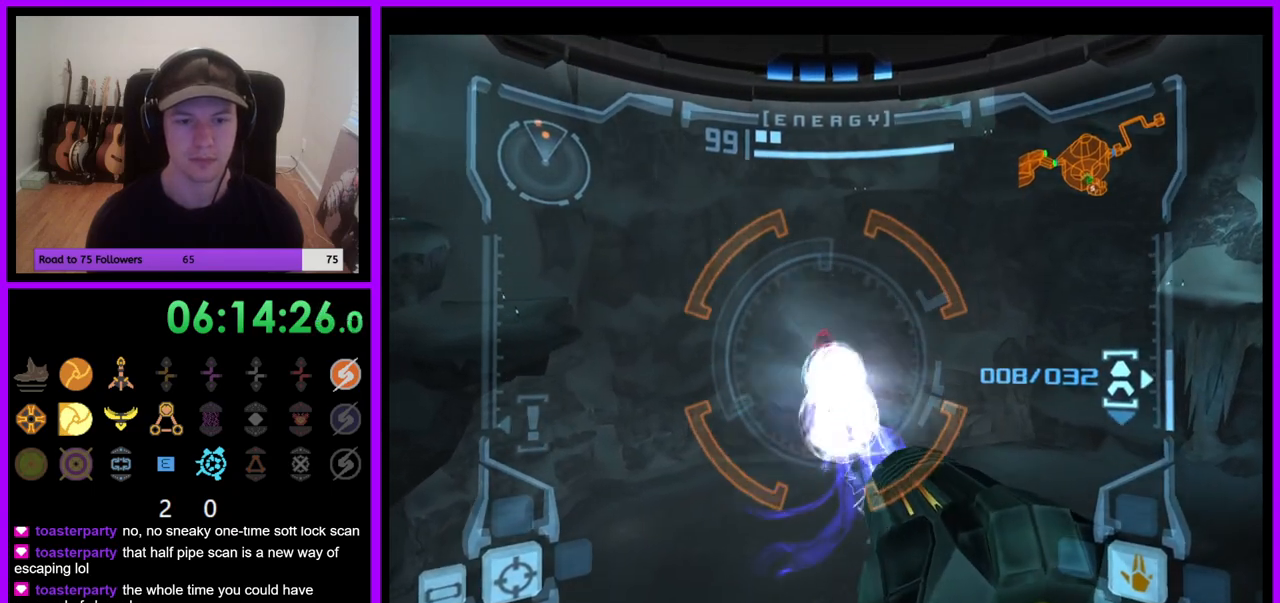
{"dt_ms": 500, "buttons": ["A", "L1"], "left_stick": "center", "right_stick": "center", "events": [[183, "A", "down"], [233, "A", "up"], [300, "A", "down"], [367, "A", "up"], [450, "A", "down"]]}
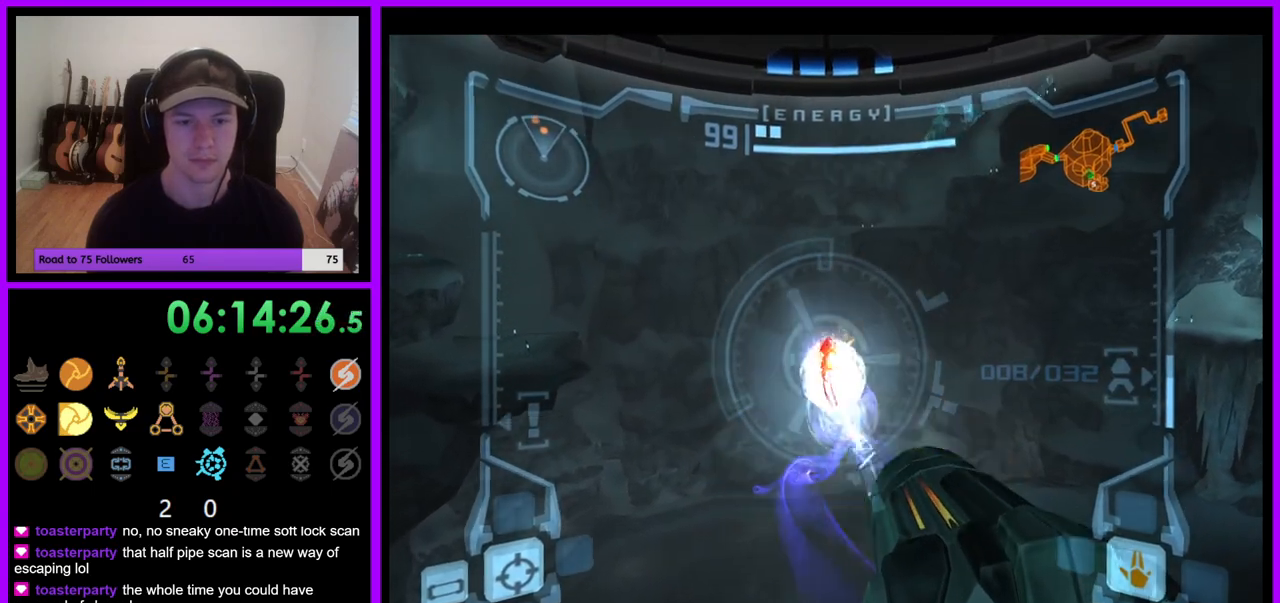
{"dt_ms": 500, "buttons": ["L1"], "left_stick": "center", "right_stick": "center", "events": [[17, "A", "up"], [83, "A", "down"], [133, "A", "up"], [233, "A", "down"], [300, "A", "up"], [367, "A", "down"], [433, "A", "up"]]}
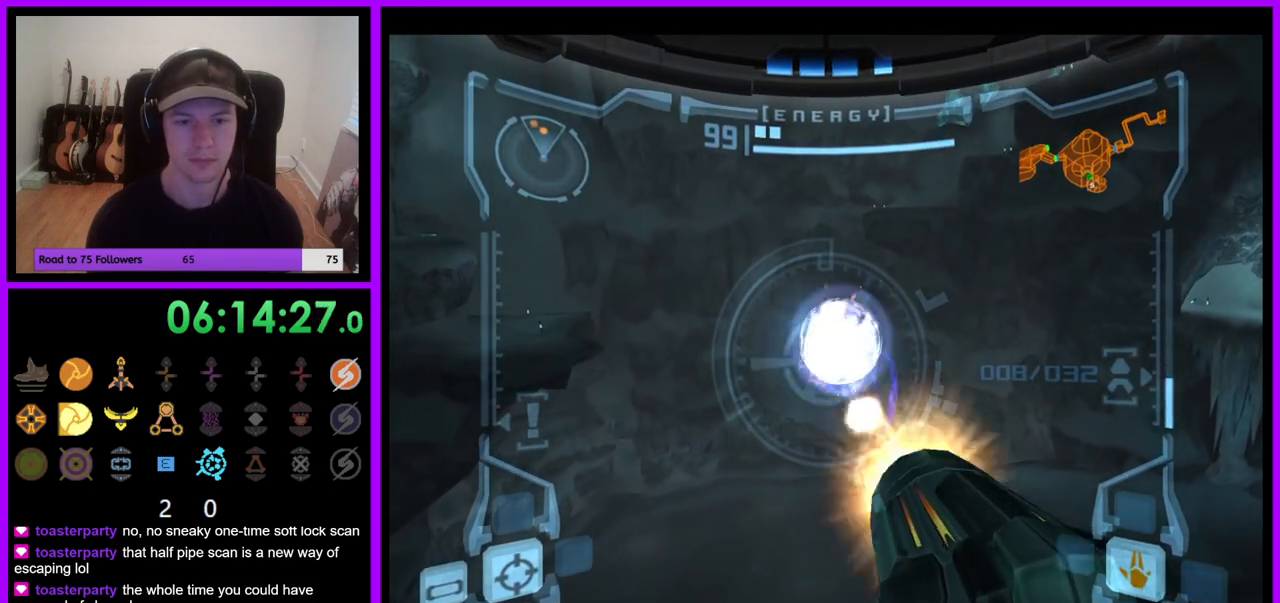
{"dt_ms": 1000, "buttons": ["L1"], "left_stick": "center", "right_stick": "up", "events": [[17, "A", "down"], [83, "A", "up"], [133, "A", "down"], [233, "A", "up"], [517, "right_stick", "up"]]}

--

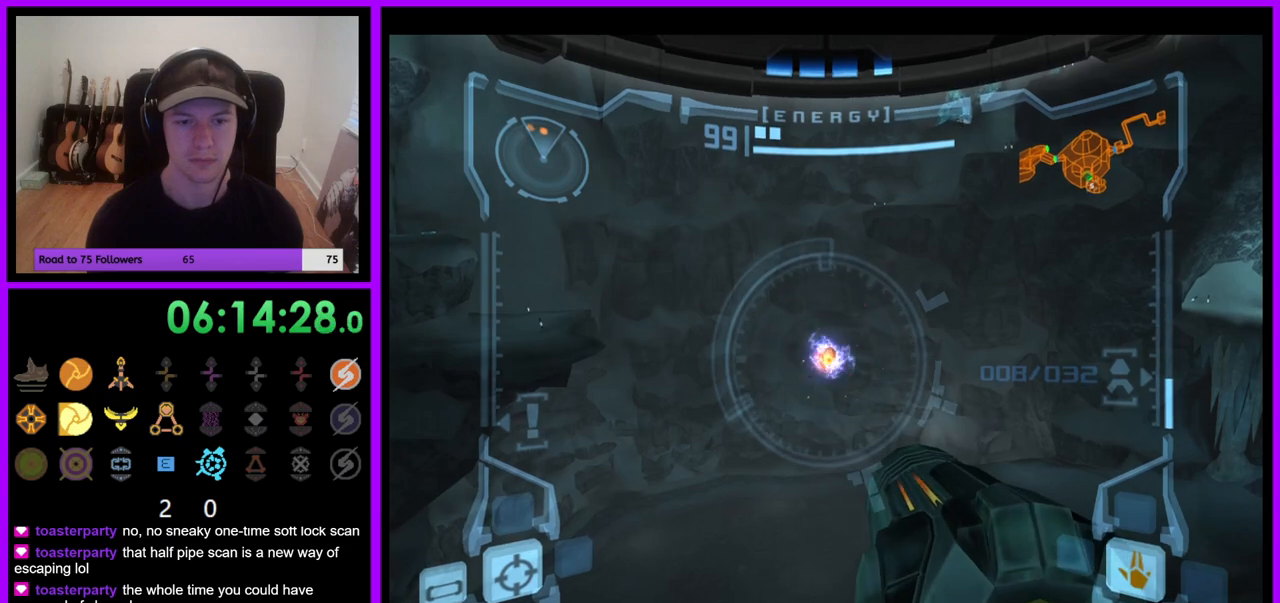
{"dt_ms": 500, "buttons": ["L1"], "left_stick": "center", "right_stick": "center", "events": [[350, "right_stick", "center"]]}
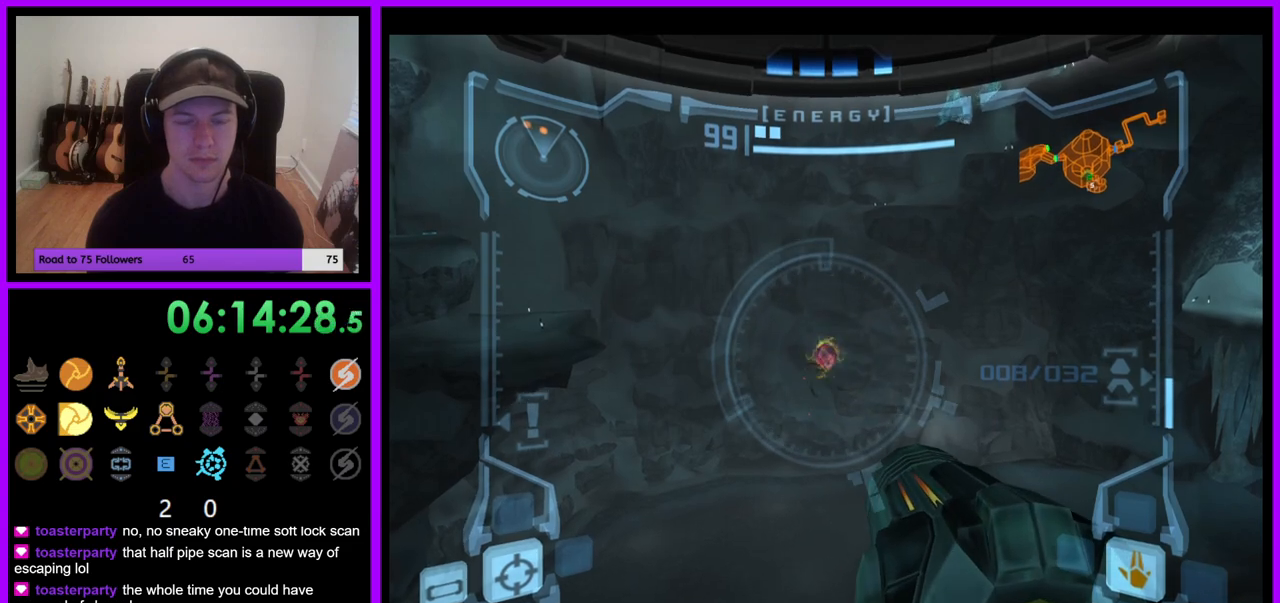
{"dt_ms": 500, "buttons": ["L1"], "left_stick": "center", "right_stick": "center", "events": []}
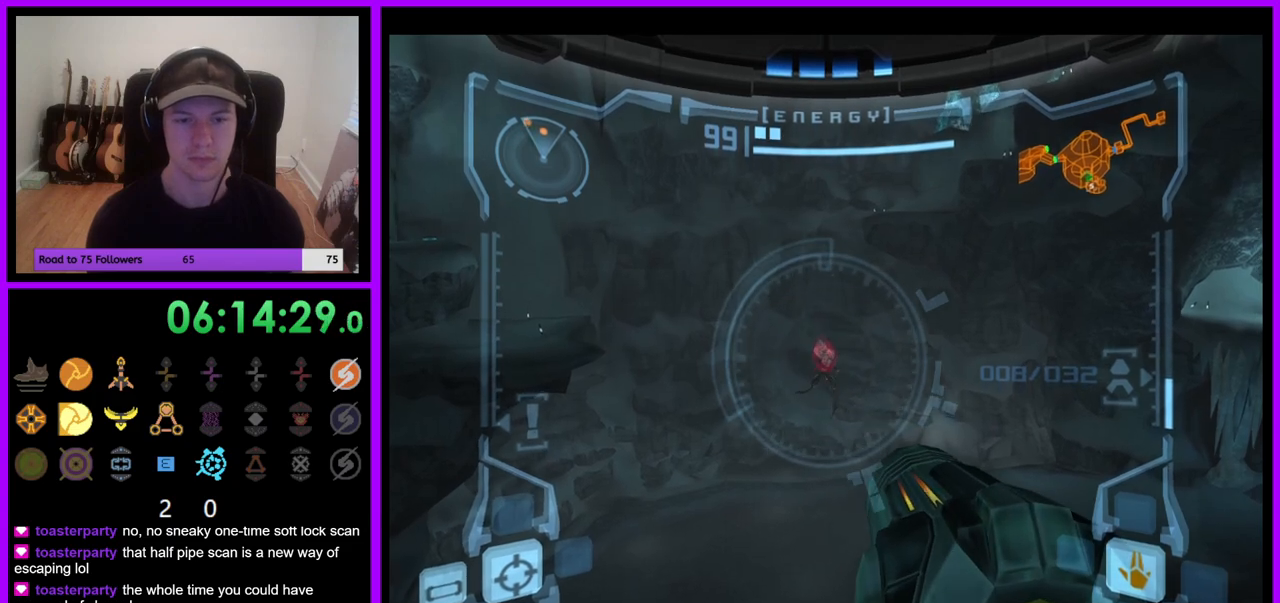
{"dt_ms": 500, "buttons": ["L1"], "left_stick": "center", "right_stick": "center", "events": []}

EXERCISE OBJECTIVE
Take each line of the material above that holds the string "down" and copy it.

SOLUTION TO THE EXERCISE
{"dt_ms": 500, "buttons": ["A", "L1"], "left_stick": "center", "right_stick": "center", "events": [[183, "A", "down"], [233, "A", "up"], [300, "A", "down"], [367, "A", "up"], [450, "A", "down"]]}
{"dt_ms": 500, "buttons": ["L1"], "left_stick": "center", "right_stick": "center", "events": [[17, "A", "up"], [83, "A", "down"], [133, "A", "up"], [233, "A", "down"], [300, "A", "up"], [367, "A", "down"], [433, "A", "up"]]}
{"dt_ms": 1000, "buttons": ["L1"], "left_stick": "center", "right_stick": "up", "events": [[17, "A", "down"], [83, "A", "up"], [133, "A", "down"], [233, "A", "up"], [517, "right_stick", "up"]]}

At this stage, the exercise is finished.